# [Exercise instructions]
• a. In the liver transplant passage, what was the median graft-recipient weight ratio with LDLT?
• b. Transcribe the liver transplant passage from "Statistical analysis" to "Armonk, NY, USA).".

Statistical analysis
Patient data were collected prospectively from electronic medical records (EMRs). Categorical variables were expressed as percentages and compared using the χ2 test or Fisher’s exact test. Correlations were evaluated using Spearman’s rank order correlation. Continuous variables were expressed as medians and ranges and compared using the Mann-Whitney U test. Repeated measures of lymphocyte populations after liver transplantation were analyzed using a mixed model. Statistical significance was defined as a p-value <0.05. Data analysis was performed using SPSS 21.0 (IBM Corp., Armonk, NY, USA).
Results
Characteristics of LDLT and DDLT patients
Patient demographic characteristics are summarized in Table 1. All patients were CMV-seropositive and received tacrolimus. The median recipient and donor ages were 54 years (range, 42–77) and 33 years (range, 10–66), respectively, in the DDLT group and 54 years (range, 27–69) and 30 years (range, 18–62), respectively, in the LDLT group. No significant differences were observed between the two groups regarding gender, age, diagnosis, past history, body mass index, macrosteatosis, microsteatosis, warm ischemic time, length of intensive care unit stay after LT, or length of hospitalization. However, the Child-Pugh classes and Model for End-Stage Liver Disease (MELD) scores were worse in the DDLT group than in the LDLT group. The median graft-recipient weight ratio (GRWR) with LDLT was 1.02 (range, 0.67–1.40). The cold ischemic time was shorter in the LDLT group than in the DDLT group (91 minutes versus 341 minutes; p<0.001). The median donor operative times for DDLT and LDLT were 210 minutes (range, 135–330) and 369 minutes (range, 290–581), respectively. The donor operative time was shorter for the DDLT group than for the LDLT group (p<0.001). Most patients received tacrolimus, MMF, and steroids. There were no statistically significant differences in the use of tacrolimus, MMF, or steroids between the two groups. CMV infection, BPAR, and graft failure did not vary between the two groups in the first six months after liver transplantation.
Table 1.
Characteristics of LDLT and DDLT in adult liver transplant recipients.

# [Data extract]
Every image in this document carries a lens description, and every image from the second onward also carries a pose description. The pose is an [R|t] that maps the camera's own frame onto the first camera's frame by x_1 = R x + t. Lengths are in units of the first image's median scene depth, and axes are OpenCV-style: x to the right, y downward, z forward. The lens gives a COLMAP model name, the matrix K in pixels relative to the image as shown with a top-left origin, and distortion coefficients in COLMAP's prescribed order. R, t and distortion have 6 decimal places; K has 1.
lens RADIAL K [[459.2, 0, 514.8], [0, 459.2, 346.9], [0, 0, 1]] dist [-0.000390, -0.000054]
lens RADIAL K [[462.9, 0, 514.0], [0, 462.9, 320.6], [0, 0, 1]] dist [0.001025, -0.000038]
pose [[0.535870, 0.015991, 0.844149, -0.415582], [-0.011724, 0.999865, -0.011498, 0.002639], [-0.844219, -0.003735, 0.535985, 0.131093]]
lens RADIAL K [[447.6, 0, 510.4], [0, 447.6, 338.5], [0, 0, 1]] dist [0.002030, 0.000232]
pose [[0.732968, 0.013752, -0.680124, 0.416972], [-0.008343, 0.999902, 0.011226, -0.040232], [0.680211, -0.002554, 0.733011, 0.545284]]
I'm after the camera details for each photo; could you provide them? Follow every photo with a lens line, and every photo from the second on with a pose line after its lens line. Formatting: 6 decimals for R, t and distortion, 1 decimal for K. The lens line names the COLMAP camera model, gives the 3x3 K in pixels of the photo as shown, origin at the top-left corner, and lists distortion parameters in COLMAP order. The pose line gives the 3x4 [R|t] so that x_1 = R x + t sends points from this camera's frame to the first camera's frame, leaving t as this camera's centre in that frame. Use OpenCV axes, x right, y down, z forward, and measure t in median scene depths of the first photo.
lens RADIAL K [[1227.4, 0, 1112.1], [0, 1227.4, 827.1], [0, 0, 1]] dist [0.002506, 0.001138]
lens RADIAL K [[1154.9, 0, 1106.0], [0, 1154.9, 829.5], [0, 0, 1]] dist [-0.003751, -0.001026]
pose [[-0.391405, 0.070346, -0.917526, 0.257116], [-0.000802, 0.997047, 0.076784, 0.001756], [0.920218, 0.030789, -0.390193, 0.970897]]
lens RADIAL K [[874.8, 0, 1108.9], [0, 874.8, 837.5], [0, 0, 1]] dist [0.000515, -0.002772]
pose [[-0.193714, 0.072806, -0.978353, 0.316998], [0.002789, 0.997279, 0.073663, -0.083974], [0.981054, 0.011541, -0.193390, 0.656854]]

# [Results of the exercise]
• a. 1.02 (range, 0.67–1.40).

• b.
Statistical analysis
Patient data were collected prospectively from electronic medical records (EMRs). Categorical variables were expressed as percentages and compared using the χ2 test or Fisher’s exact test. Correlations were evaluated using Spearman’s rank order correlation. Continuous variables were expressed as medians and ranges and compared using the Mann-Whitney U test. Repeated measures of lymphocyte populations after liver transplantation were analyzed using a mixed model. Statistical significance was defined as a p-value <0.05. Data analysis was performed using SPSS 21.0 (IBM Corp., Armonk, NY, USA).